Comienza el trabajo
Continuamos el período de adaptación. Hoy nos tocaba dividir la clase en dos grupos, cada uno de los cuales venía dos horas al cole.
La verdad es que todo ha funcionado de maravilla, no ha habido ni un solo lloro y todo han sido caras de alegría.
Como siempre ocurre, un grupo “ha funcionado” mejor que otro, es inevitable; afortunadamente todos somos diferentes y no siempre “dos y dos son cuatro”.
Además de otras cosas que también influyen como el horario de la clase o la compañera que tenemos de apoyo en cada momento.
Hoy ha sido el primer día que hemos “trabajado” en la mesa. “Nuestro primer dibujo”, que así se llamaba la actividad, ha sido un éxito. Tenemos 22 obras de arte que mañana los papás estarán ansiosos por contemplar en la cristalera.
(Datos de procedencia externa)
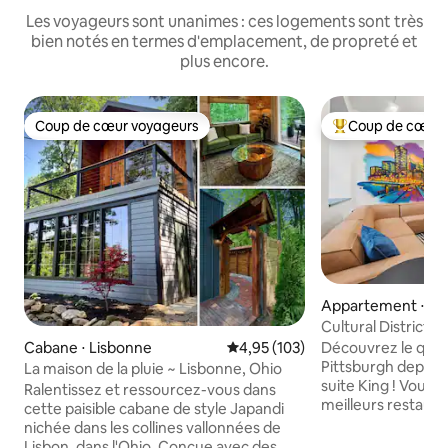
Les voyageurs sont unanimes : ces logements sont très
bien notés en termes d'emplacement, de propreté et
plus encore.
Coup de cœur voyageurs
Coup de cœur 
Coup de cœur voyageurs
Coups de cœur vo
Appartement ⋅ Pi
Cultural District n
tub
Découvrez le quart
Cabane ⋅ Lisbonne
Évaluation moyenne sur la base 
4,95 (103)
Pittsburgh depuis 
La maison de la pluie ~ Lisbonne, Ohio
suite King ! Vous 
Ralentissez et ressourcez-vous dans
meilleurs restaur
cette paisible cabane de style Japandi
Pittsburgh, à quel
nichée dans les collines vallonnées de
congrès, des théât
Lisbon, dans l'Ohio. Conçue avec des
También hemos salido al patio por primera vez, aunque sólo con nuestros compañeros de nivel. Poco a poco ya nos iremos incorporando con los demás grupos.
Después de jugar y correr por el patio era de esperar que todos entraran sudorosos y sedientos, pues todavía hace calor; así que hemos estrenado nuestras jarras. Ha habido alguna que otra confusión, más o menos intencionada, porque ¿a quien no le gusta esa “fabulosa jarra de Los Lunis” en lugar de su jarra amarilla “lisa y lasa”?.
A la hora de salir, como ya vamos estando grupo, hemos podido montar un “medio tren” que se ha marchado poco a poco el encuentro de los papás.